Jeremy Ho edited this page Oct 13, 2023 · 3 revisions

It is possible to directly modify the contents of a COMS-managed S3 bucket without going through COMS itself, as long as the user has the correct S3 bucket credentials.

However, as there is no mechanism for S3 to directly notify COMS of any changes, this can lead to a discrepancy between what's actually in the S3 bucket and what COMS thinks is in the bucket.

To avoid this, COMS can be told to synchronize a bucket, where it looks at a S3 bucket it manages and updates the entries in its database, matching what's actually in the bucket.

The synchronization process

Clients can trigger the sync process through a set of dedicated API endpoints.

When these endpoints are called, COMS checks both the S3 bucket and its database for a list of objects in the bucket, merges them into a single list without duplicates, and enqueues each resulting object (or job) into a shared queue in the COMS database, before returning the number of objects enqueued.

The actual synchronization is handled by a separate sync service, which polls the database queue for new jobs every 10 seconds. Once a job is picked up, it compares the corresponding object's state in both S3 and COMS; in particular, it looks at whether it exists in either S3 or COMS (that is, whether it's a new or deleted file), as well as its tags and metadata, and updates the database accordingly.

COMS sync flow Figure 1 - an illustration of the sync process

The queueManager service

The actual sync work is performed by the queueManager (labeled "Sync service" in the sequence diagram above), which is on a thread separate from the COMS API.

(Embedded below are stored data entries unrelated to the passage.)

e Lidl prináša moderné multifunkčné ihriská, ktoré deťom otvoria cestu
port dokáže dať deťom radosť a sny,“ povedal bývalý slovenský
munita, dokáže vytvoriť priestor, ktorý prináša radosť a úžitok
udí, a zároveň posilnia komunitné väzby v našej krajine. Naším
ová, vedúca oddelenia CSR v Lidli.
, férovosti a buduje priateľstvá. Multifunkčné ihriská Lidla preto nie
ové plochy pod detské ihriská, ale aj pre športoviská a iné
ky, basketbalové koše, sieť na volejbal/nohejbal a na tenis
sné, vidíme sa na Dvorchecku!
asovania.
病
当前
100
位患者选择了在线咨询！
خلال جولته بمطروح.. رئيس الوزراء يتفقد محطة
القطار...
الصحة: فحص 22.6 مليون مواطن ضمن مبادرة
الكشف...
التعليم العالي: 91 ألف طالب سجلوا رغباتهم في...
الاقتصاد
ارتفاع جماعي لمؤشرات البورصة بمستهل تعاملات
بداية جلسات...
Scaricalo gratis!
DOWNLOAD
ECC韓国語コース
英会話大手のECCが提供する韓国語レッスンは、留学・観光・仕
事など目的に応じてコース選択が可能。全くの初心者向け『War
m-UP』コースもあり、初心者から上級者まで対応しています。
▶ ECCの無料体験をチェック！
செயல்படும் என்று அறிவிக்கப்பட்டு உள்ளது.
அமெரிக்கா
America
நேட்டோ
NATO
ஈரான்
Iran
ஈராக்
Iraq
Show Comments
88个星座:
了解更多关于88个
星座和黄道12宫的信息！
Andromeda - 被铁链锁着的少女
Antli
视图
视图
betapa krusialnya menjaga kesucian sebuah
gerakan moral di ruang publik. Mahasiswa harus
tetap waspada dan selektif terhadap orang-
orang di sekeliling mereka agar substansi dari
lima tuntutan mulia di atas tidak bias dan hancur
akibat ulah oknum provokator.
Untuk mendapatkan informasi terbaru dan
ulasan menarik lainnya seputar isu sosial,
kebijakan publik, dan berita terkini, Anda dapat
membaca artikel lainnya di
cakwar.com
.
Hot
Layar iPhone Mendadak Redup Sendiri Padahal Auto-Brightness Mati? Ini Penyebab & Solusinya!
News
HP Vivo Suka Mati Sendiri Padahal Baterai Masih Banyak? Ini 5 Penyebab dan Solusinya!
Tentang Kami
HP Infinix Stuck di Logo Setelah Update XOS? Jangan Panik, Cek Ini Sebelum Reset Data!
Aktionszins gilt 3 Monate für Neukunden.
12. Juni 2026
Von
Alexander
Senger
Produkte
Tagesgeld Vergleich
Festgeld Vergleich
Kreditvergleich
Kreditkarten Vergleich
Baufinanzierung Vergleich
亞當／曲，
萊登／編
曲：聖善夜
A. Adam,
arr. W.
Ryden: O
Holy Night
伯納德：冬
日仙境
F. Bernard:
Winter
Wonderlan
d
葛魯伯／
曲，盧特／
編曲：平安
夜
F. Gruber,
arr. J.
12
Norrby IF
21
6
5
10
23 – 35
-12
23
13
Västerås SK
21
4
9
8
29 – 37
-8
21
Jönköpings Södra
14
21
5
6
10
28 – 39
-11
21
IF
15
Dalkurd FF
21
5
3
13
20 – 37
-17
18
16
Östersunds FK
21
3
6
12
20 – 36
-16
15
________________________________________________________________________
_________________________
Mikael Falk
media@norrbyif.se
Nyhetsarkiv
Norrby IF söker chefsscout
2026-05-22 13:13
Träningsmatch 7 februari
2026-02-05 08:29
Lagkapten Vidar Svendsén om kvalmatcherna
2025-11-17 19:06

Every 10 seconds, it polls the queue, which is implemented as a database table named object_queue. If the queue is empty, it goes back to waiting for another ten seconds.

If the queue is not empty, it grabs a job from it, and performs the sync process on the associated file. Once it completes that process, it checks the queue for another job to process. If the queue is empty, it goes back to waiting for another 10 seconds before polling the queue again.

queueManager state Figure 2 - an illustration of queueManager's possible states, as it polls the queue and performs sync jobs.